REQUIREMENT: Only the text of the entries below should appear in your exact transcription; leave out every picture.

DATA FOR REVIEW:
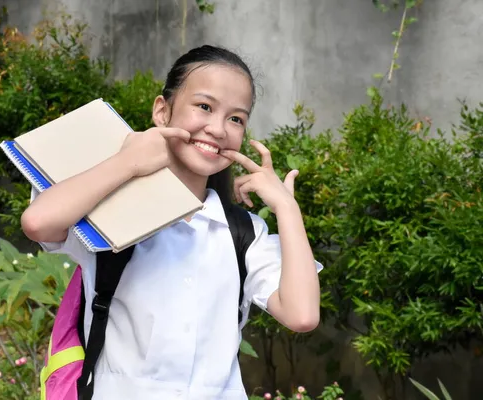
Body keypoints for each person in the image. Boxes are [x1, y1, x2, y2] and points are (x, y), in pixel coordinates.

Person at [21, 45, 323, 400]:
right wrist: (129, 162)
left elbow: (302, 316)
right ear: (162, 111)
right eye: (205, 107)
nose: (217, 129)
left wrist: (287, 208)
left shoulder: (243, 233)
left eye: (236, 118)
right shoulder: (112, 207)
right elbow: (38, 222)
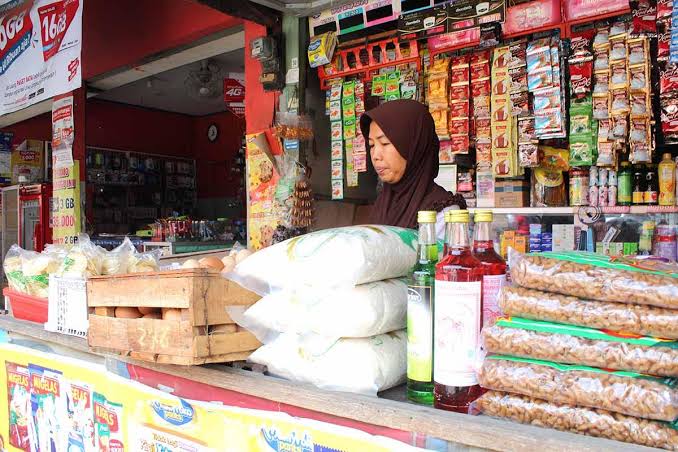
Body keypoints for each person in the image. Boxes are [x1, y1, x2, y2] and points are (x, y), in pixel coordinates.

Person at [359, 99, 466, 236]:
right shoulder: (384, 202)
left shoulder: (444, 214)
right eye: (372, 145)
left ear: (414, 147)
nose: (375, 156)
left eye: (385, 143)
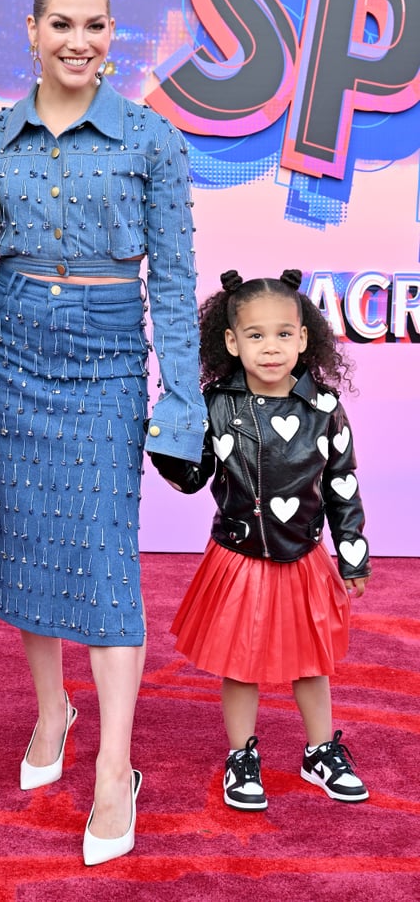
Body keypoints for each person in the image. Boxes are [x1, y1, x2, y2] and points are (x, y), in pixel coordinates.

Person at [0, 0, 205, 865]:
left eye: (95, 26)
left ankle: (114, 768)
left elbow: (174, 284)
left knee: (104, 557)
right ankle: (50, 709)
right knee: (31, 541)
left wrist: (184, 403)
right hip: (15, 356)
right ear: (30, 32)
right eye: (60, 24)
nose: (78, 42)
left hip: (105, 363)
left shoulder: (152, 140)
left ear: (113, 36)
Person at [152, 269, 371, 812]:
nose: (270, 348)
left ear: (303, 338)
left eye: (282, 334)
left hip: (302, 558)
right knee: (240, 662)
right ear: (232, 341)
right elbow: (193, 479)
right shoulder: (216, 404)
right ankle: (241, 755)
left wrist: (352, 553)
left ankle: (320, 750)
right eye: (255, 335)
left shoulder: (323, 408)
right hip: (238, 556)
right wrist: (163, 445)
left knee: (311, 660)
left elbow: (343, 486)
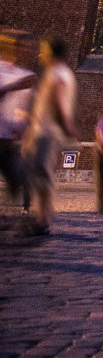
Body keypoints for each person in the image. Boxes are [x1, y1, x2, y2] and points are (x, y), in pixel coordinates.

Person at [22, 36, 76, 236]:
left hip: (46, 131)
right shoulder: (61, 72)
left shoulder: (57, 73)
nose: (40, 54)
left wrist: (66, 123)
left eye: (43, 50)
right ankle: (42, 216)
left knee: (40, 173)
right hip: (44, 130)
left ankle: (42, 218)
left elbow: (57, 95)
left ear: (52, 53)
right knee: (39, 172)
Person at [0, 32, 35, 209]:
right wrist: (16, 86)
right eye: (22, 47)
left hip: (10, 140)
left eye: (29, 48)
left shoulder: (28, 75)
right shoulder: (1, 69)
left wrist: (25, 127)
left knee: (16, 183)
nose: (26, 51)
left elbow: (28, 108)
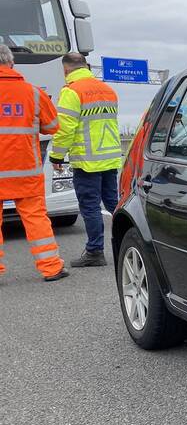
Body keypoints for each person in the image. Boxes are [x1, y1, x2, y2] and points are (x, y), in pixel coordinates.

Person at [0, 44, 69, 281]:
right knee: (35, 218)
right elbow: (52, 127)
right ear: (11, 64)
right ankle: (51, 268)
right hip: (25, 169)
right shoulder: (34, 93)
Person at [50, 52, 121, 267]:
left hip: (88, 160)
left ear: (66, 70)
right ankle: (130, 241)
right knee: (114, 204)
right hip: (110, 157)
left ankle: (94, 253)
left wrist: (57, 155)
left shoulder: (72, 91)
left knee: (89, 206)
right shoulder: (108, 90)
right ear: (86, 66)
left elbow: (65, 128)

SOLUTION TO THIS EXERCISE:
Body keypoints for each person in the image. Boxes are [x1, y1, x2, y2] and points are (x, y), in pixel coordinates.

Person at [21, 45, 323, 400]:
right wrist: (129, 162)
left elbow: (302, 316)
right ear: (162, 111)
right eye: (205, 107)
nose: (217, 129)
left wrist: (287, 208)
left shoulder: (243, 233)
left eye: (236, 118)
right shoulder: (112, 207)
right elbow: (38, 222)
Body keypoints for each person in the image. Boxes are [x1, y1, x2, y2] and points are (x, y), in pixel coordinates.

Person at [359, 99, 466, 236]:
right shoulder: (384, 202)
left shoulder: (444, 214)
right eye: (372, 145)
left ear: (414, 147)
nose: (375, 156)
left eye: (385, 143)
Body keypoints for each person in the image. Boxes are [x1, y1, x2, y2] and points are (x, y), in pixel coordinates.

Person at [0, 0, 205, 865]:
left eye: (95, 26)
left ankle: (114, 768)
left elbow: (174, 284)
left knee: (104, 557)
right ankle: (50, 709)
right knee: (31, 541)
left wrist: (184, 403)
right hip: (15, 356)
right ear: (30, 32)
right eye: (60, 24)
nose: (78, 42)
left hip: (105, 363)
left shoulder: (152, 140)
left ear: (113, 36)
Person at [152, 269, 371, 812]:
nose: (270, 348)
left ear: (303, 338)
left eye: (282, 334)
left hip: (302, 558)
right knee: (240, 662)
right ear: (232, 341)
right elbow: (193, 479)
right shoulder: (216, 404)
right ankle: (241, 755)
left wrist: (352, 553)
left ankle: (320, 750)
right eye: (255, 335)
left shoulder: (323, 408)
right hip: (238, 556)
right wrist: (163, 445)
left knee: (311, 660)
left elbow: (343, 486)
Body keypoints for each person in the image. Boxes are [x1, y1, x2, y2] and points are (x, y), in pixel coordinates.

Person at [22, 36, 76, 236]:
left hip: (46, 131)
right shoulder: (61, 72)
left shoulder: (57, 73)
nose: (40, 54)
left wrist: (66, 123)
left eye: (43, 50)
right ankle: (42, 216)
left knee: (40, 173)
right hip: (44, 130)
left ankle: (42, 218)
left elbow: (57, 95)
left ear: (52, 53)
right knee: (39, 172)
Person at [0, 32, 35, 209]:
right wrist: (16, 86)
right eye: (22, 47)
left hip: (10, 140)
left eye: (29, 48)
left shoulder: (28, 75)
right shoulder: (1, 69)
left wrist: (25, 127)
left knee: (16, 183)
nose: (26, 51)
left elbow: (28, 108)
Body keypoints for each person in the image. Boxes are [x1, y1, x2, y2] and points are (x, y), in pixel coordinates.

Person at [0, 44, 69, 281]:
right knee: (35, 218)
right elbow: (52, 127)
right ear: (11, 64)
right ankle: (51, 268)
right hip: (25, 169)
right shoulder: (34, 93)
Person at [50, 52, 121, 267]:
left hip: (88, 160)
left ear: (66, 70)
right ankle: (130, 241)
right knee: (114, 204)
right hip: (110, 157)
left ankle: (94, 253)
left wrist: (57, 155)
left shoulder: (72, 91)
left knee: (89, 206)
right shoulder: (108, 90)
right ear: (86, 66)
left elbow: (65, 128)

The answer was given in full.